Requirement A |
Condense the paragraph in the market roundup below that begins "On the oil data front" into a short bulleted list that keeps its main facts.
Requirement B |
According to the market roundup below, by how much did Boeing say passenger demand rose in November?

***** Document segment

Oil entered a bull market — defined as a 20% rally from recent lows — on Friday while stocks bounced back to finish the week higher for the first time this year.
First, the scoreboard:
- Dow: 16,082, +200, (+1.2%)
- S&P 500: 1,905, +37, (+2%)
- Nasdaq: 4,588, +116, (+2.6%)
- WTI crude oil: $32, +8.5%
And now, the top stories on Friday:
- Oil prices rose nearly 10% on Friday with West Texas Intermediate crude oil rallying back above $32 a barrel after having collapsed below $27 earlier this week. Not a ton of news associated with this move but simply a bounce that, in a sense, just had to happen as oil got just destroyed to start the year and, frankly, it wasn’t going to go straight down. Nothing ever does.
- On the oil data front we got the latest rig count from oil driller Baker Hughes on Friday, showing that another 5 US rigs were shut down this week bringing the total rigs in use in the US to 510. This is the lowest since April 2010.
- Two pieces of corporate news were among the most compelling headlines on Friday, with poor earnings out of American Express sending shares of the credit card giant down by as much as 13% on Friday. The company also announced that it will undertake a $1 billion restructuring program in the coming years, though Wall Street analysts were generally sceptical about what is really going on at the company. Josh Beck at Pacific Crest, for example, wrote in a note to clients that while this restructuring is “encouraging,” it fails to, “address the need for significant strategic change.”
- In related American Express news, activist investor Jeff Ubben and his ValueAct hedge fund sold their stake in the company. Last year ValueAct bought about $1 billion worth of American Express. According to a report in ValueWalk, Ubben and Warren Buffett — who owns about 15% of the company — failed to see eye-to-eye on what needed changing at the company. And to this end, I made the argument that ultimately Buffett is going to be the person that sends long-time AmEx CEO Ken Chenault out the door, if it does indeed come to that.
- Boeing also put some less-than-stellar news out to the market late Thursday, disclosing that it would take a $569 million in the fourth quarter and trim production of its 747 cargo jet. But what caught our eye was that the company said air freight volume is down while passenger demand was up 5.9% in November. And this is a clean illustration of the two forces that are really driving the economy right now: industry is struggling while the consumer is booming. Manufacturing data from Markit Economics that came out Friday morning also indicated that while things might be tough right now for goods producers, consumer demand remains robust.

**********
***** Available data

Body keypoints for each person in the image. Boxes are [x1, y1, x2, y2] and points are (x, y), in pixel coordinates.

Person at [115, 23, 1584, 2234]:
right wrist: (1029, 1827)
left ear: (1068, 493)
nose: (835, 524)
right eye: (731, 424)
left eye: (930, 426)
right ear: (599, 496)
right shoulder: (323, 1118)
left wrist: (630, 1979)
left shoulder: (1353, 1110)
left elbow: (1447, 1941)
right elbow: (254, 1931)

**********
***** Available data

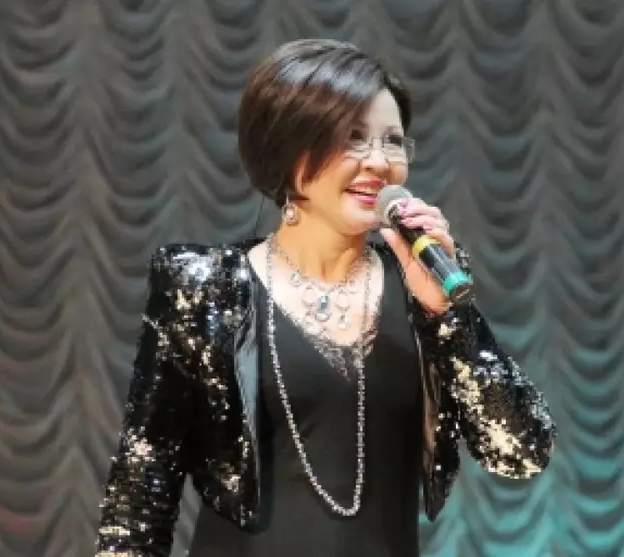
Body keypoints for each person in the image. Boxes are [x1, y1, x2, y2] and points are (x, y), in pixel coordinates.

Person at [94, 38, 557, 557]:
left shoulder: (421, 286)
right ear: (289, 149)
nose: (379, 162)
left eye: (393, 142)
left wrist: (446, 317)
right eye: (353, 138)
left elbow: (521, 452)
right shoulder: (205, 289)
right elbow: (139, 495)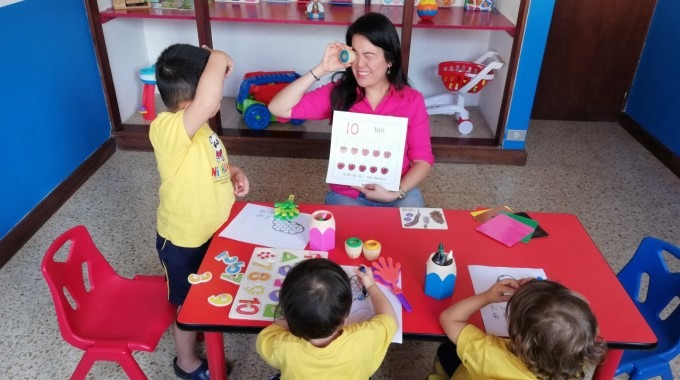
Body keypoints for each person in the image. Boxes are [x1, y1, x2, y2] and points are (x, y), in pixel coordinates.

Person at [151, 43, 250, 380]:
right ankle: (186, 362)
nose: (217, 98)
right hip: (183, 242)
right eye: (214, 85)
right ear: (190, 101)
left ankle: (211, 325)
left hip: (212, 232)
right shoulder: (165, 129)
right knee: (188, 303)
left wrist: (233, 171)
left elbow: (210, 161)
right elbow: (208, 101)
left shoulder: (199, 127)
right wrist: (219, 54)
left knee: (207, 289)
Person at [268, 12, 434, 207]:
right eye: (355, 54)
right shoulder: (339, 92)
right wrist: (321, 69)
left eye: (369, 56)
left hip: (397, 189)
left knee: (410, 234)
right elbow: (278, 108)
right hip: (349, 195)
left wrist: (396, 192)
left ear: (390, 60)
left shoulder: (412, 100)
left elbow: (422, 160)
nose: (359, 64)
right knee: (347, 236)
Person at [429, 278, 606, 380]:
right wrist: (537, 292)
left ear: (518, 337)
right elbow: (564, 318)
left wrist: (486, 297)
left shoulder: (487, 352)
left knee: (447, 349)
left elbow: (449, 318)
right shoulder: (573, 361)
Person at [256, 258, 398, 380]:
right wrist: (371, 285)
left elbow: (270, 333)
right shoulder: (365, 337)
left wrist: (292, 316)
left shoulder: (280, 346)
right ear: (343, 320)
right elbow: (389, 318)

**********

Task answer A |
- Baker Hughes released its latest rig count on Friday.
- Another 5 US rigs were shut down this week.
- That brings the total US rigs in use to 510.
- This is the lowest since April 2010.

Task answer B |
Passenger demand was up 5.9% in November.